Hermione Granger-Weasley
@Spock
Can I point out that this is the result of Freemarket theory? The innovation of the market is creating jobs….just not jobs for Americans.
Mandramas
@Hermione Granger-Weasley: I agree, but young people grown up, and become conservative. Rule of cool goes dead after the 30s. After all, the actual generation in the power is the same generation that have 20s on 1970s, the hippie generation.
Even there, the non economical component of the conservative message, like racism, Christianity and WASP primacy, could be deattached of the economical message, that is the real, main message. In a couple of decades, we could have a new cool republican party, with new subject of hate like, I don’t know, cyborgs or cloned people or elders.
Also, don’t forget that the way it is implemented the US voting system, old people can easily outvote the young demographic. I think that if american people really organize to request that voting days moves to a Sunday, and to deprecate the voter registration, the voting demographic will be wildly different.
THE
@Hermione Granger-Weasley:
I’d argue that it is still the greater good for mankind as a whole. Americans are so rich anyway that the drop in US wages is no big deal considering they are in the meantime, getting cheap goods from Asia in exchange. Meanwhile two billion Asians are advancing to modernity.
Mankind is still advancing net.
If Americans can’t distribute their wealth decently, that is their problem.
Hermione Granger-Weasley
@Mandramas:
That is simply a falsehood. That used to be true, but not anymore.
See the stats.
And social media will continue to enforce the Coolth Principle.
Social Network Theory is the New Paradigm Shift.
And this memetic mutation will simply continue to force peer group voting models, not voting parental politics as the voter ages.
Like I said, a tribe without reps cannot survive.
Hermione Granger-Weasley
@Mandramas:
sure. Hating on outgroup ESS is the conservative aka political christianity way.
But it is going to take waaay more than two decades.
I predict 40 years in the wilderness for the GOP.
Hermione Granger-Weasley
@THE: I agree with this too.
That is why America needs social justice policies instead of market based policies.
This is evolutionary economics theory, btw. You cannot restrict freemarket policies to your local aristotelean pond. They go global.
THE
@Hermione Granger-Weasley:
I’m not so sure about that. But this is not the place to argue about it. The causes of modernization are something I think a lot about.

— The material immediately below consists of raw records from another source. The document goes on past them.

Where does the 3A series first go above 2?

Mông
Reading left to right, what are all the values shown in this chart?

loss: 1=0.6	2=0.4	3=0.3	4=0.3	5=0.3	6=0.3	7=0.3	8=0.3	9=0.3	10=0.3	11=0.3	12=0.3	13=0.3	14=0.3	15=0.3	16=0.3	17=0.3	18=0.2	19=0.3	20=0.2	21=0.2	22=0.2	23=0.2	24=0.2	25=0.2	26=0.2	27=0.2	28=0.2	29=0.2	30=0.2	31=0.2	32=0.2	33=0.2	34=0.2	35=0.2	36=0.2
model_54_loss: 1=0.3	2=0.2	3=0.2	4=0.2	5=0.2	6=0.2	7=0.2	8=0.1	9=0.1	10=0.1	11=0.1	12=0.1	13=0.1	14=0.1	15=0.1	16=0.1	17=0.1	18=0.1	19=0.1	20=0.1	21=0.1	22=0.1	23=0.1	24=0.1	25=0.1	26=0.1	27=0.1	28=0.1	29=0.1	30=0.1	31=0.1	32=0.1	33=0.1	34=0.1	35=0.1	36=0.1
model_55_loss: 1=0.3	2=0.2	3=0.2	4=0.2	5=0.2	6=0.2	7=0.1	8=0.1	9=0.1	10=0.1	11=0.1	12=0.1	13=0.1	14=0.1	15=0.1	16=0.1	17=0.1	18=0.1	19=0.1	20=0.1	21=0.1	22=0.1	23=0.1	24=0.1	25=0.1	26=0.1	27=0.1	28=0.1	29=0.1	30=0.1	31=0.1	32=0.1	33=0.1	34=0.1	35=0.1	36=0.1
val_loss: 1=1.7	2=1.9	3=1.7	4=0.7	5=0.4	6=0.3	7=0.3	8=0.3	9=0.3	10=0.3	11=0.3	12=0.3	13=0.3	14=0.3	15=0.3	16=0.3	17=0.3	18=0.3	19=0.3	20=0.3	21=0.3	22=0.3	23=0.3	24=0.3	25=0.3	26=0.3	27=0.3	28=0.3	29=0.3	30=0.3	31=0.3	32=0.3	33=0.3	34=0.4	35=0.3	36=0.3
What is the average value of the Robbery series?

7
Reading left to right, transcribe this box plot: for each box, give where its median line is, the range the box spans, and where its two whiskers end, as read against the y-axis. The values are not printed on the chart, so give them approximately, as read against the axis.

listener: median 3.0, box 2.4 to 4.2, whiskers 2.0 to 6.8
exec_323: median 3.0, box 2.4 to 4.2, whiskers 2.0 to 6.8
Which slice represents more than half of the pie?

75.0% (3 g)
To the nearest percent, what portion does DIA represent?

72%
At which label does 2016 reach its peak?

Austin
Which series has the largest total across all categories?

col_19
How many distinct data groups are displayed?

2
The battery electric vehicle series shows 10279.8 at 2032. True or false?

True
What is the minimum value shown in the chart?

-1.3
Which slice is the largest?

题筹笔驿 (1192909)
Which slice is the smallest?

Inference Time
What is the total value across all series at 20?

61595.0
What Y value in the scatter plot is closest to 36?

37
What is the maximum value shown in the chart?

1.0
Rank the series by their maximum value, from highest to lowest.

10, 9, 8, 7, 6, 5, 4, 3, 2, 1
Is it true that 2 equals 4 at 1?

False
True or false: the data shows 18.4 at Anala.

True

Clearly China has *it*. Japan has *it*. The West had *it*.
But what is *it*? The magic fairy-dust that converts medieval traditional societies into modern, scientific-industrial powerhouses?
Mandramas
@THE: It is not hard to see.
England went industrial very quickly compared to the rest of the europe to a convergence of technical and scientific skill, the availaibility of a large fleet and colonies to import raw materials, a empowered middle bourgoise middle class and the lack of religions wars in the intensity of France or Germany. Netherlands, the other great candidate, suffered the Spain’s domain. France killed the huguenots, Germany was a lot of divided principates, Italy had enough with the mediterranean trade, and Spain fells confortable with the conservative ways and Mexican gold.
America became industrialized due Britain Empire used it as a offshore point; and also a place where to put all the risky bussiness, a sort of Fiscal Paradise of early XIX century. Cheap labor (slaves or inmmigrants) were also a important factor.
Japan had a extremely conservative government until the Meiji revolution. They tried to regain the lost time since them, and they were strongly backed up by America after WWII.
China also a had a very xenophobe government (that was justified since they were the Britain’s forced junkies, remember Opium Wars), but the implemented a heavy industrial communism, helped a lot since America started offshoring their entire industrial production there due to, not a surprise, cheap workforce.
Do you see the pattern? A industrial empire jumpstart the next with a mass offshoring practice.